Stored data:
════════════════

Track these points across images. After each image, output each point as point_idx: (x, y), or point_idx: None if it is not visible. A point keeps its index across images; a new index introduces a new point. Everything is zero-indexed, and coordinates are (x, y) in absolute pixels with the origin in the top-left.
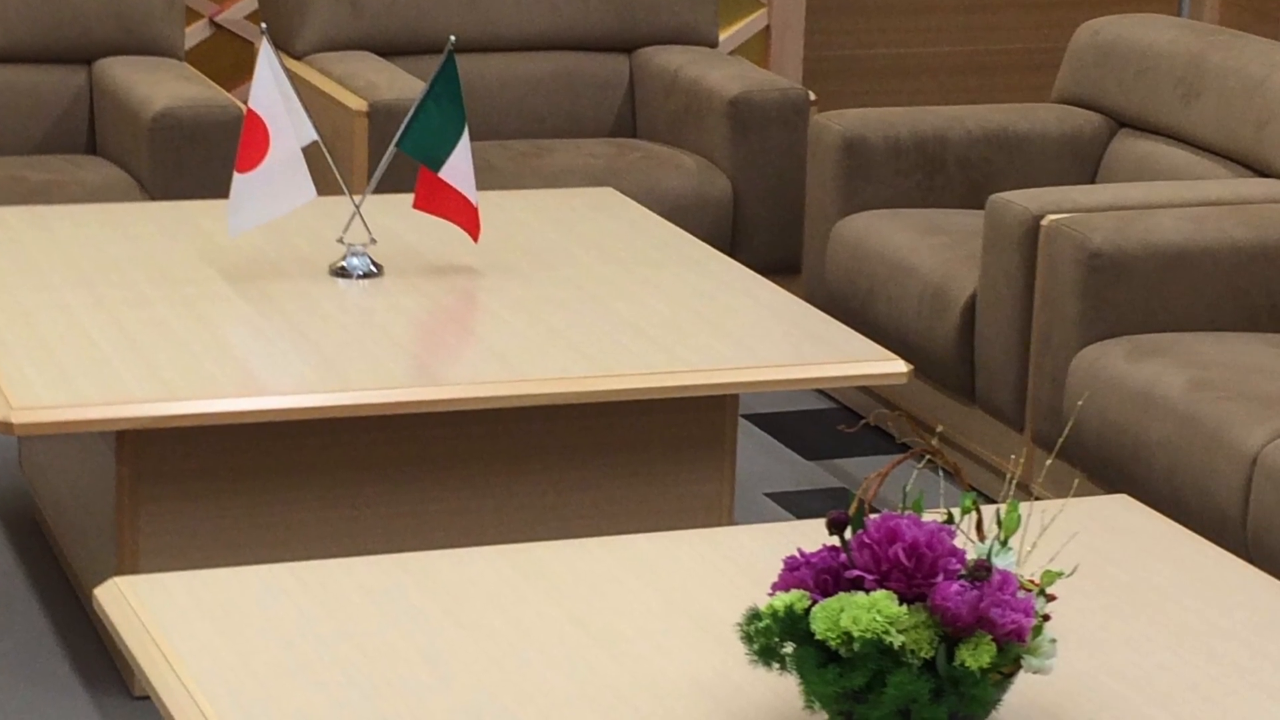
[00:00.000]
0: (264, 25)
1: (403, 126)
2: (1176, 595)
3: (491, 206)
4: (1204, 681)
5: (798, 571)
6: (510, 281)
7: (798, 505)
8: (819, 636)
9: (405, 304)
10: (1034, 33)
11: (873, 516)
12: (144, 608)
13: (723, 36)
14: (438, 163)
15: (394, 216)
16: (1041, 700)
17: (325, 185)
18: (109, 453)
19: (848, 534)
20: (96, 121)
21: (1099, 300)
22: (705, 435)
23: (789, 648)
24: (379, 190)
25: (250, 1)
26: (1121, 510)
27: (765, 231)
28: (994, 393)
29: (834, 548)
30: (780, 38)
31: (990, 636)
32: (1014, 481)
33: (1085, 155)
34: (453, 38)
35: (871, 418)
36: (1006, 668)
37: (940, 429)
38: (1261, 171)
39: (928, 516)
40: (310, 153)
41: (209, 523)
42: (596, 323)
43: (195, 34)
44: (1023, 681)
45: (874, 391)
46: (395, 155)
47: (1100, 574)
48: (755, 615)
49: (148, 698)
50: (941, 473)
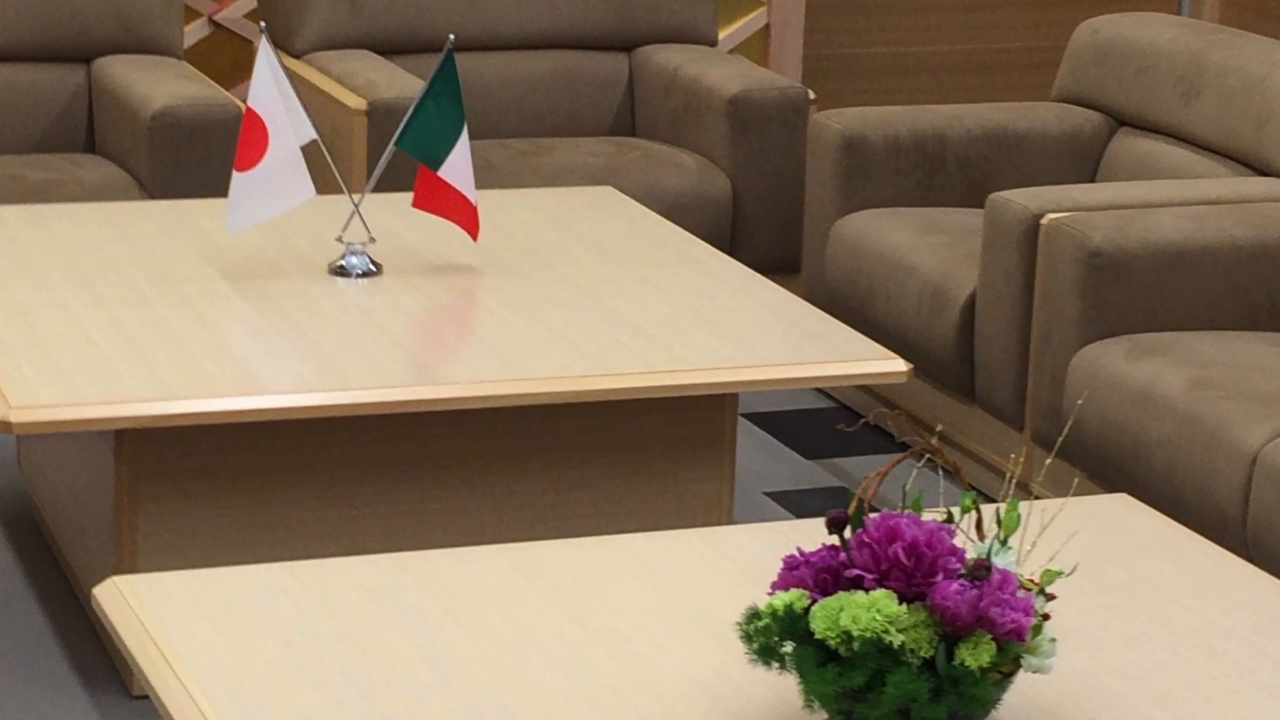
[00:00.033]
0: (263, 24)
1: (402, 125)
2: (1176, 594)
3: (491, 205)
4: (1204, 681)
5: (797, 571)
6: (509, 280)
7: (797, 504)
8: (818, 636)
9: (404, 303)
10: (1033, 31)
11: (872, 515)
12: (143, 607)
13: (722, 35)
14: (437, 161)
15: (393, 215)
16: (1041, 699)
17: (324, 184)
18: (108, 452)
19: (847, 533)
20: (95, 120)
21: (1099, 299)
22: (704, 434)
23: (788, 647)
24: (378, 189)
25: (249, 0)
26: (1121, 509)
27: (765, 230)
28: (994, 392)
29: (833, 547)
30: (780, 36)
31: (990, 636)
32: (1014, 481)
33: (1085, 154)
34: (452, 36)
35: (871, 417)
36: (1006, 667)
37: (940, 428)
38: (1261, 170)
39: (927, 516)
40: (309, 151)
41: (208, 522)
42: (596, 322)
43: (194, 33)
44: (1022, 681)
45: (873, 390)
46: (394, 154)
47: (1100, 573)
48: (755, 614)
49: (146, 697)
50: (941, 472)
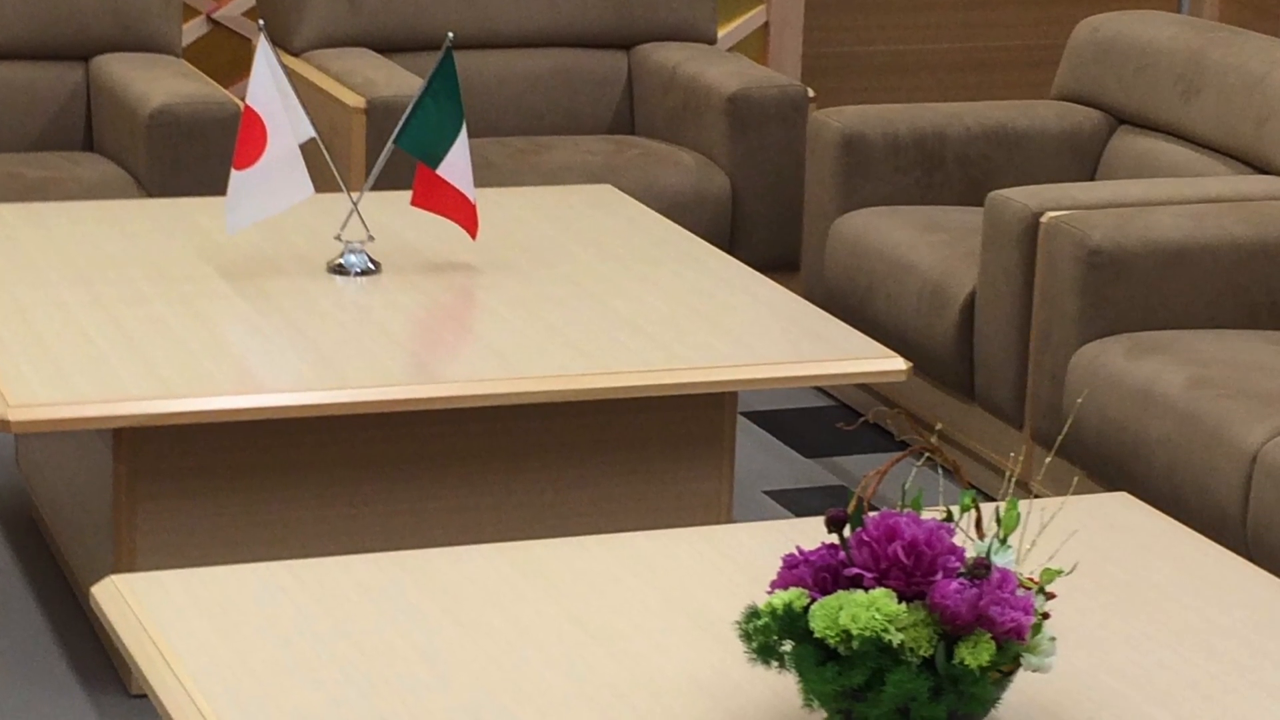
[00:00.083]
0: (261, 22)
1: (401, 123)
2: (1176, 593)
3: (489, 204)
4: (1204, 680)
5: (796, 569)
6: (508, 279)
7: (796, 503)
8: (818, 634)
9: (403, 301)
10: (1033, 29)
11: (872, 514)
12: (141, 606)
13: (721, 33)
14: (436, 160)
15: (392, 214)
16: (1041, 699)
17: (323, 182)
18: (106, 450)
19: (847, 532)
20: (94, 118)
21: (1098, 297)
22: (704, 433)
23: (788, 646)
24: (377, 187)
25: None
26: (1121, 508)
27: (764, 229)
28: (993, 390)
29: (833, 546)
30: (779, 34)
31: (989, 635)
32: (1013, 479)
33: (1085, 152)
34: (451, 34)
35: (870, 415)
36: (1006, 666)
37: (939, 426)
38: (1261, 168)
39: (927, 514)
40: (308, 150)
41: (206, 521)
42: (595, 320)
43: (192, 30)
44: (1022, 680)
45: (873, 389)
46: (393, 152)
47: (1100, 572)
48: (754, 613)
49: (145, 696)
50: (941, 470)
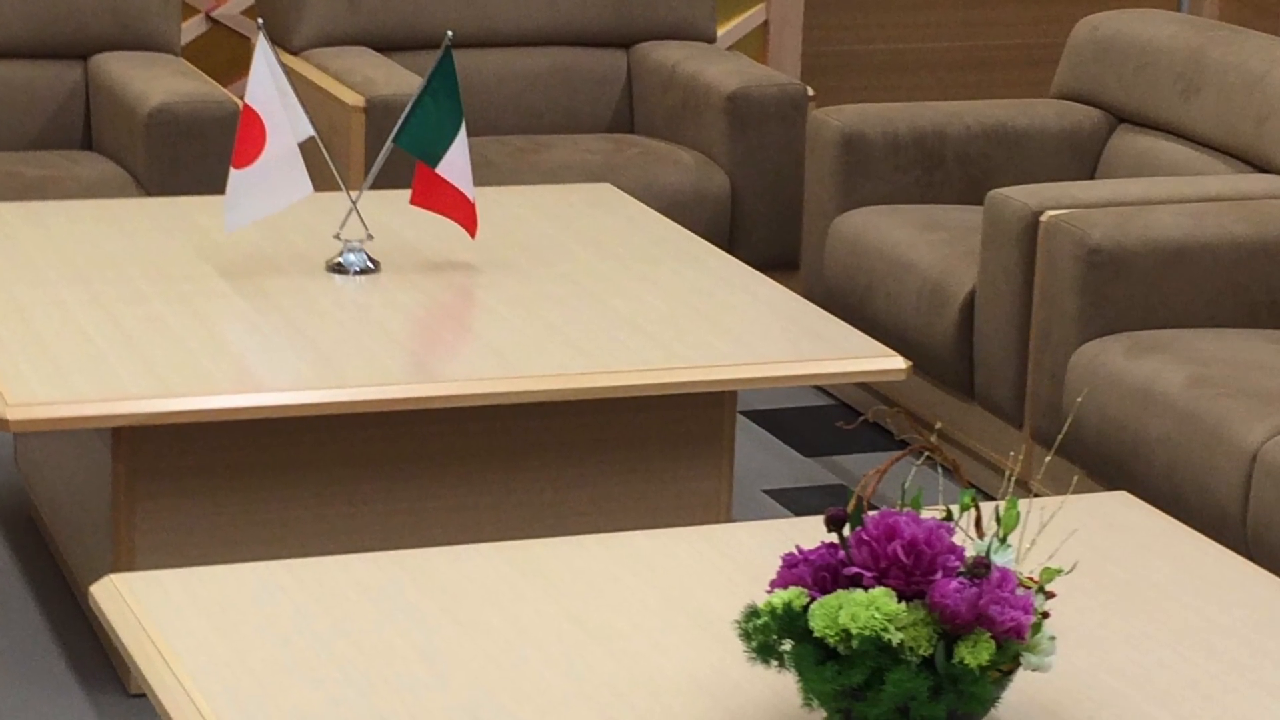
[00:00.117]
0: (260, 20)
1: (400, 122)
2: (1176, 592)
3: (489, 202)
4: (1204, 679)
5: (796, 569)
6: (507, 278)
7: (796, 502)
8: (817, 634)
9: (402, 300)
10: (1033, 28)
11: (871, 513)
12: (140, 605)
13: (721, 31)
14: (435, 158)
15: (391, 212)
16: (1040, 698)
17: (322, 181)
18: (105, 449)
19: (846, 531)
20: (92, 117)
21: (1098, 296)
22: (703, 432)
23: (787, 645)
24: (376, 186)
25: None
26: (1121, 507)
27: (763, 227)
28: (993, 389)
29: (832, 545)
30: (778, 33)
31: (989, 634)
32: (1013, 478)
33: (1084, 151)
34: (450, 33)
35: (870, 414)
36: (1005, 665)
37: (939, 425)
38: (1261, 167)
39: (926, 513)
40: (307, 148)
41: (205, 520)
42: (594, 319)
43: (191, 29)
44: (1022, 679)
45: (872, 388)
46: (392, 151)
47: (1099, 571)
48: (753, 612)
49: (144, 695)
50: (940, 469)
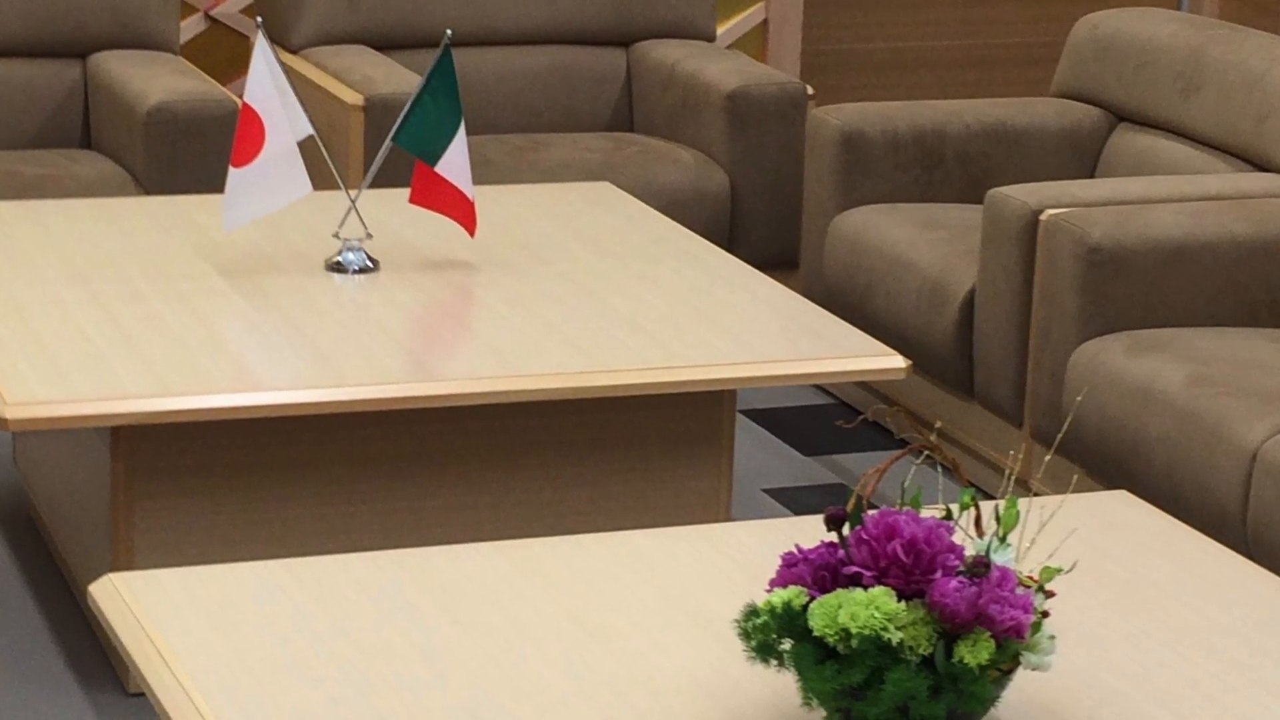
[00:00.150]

════════════════

= What you will do =
Would you retype exactly the lines above, from the line with "6: (510, 281)" to the line with "37: (940, 429)", with both end lines kept and nothing more?

= Reply =
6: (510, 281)
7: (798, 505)
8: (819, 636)
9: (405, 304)
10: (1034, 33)
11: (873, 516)
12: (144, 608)
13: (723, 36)
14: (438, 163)
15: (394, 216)
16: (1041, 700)
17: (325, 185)
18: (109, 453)
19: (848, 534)
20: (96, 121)
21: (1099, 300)
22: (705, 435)
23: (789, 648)
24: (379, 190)
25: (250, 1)
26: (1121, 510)
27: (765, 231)
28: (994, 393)
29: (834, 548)
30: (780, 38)
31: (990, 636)
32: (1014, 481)
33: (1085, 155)
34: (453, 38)
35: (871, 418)
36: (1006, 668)
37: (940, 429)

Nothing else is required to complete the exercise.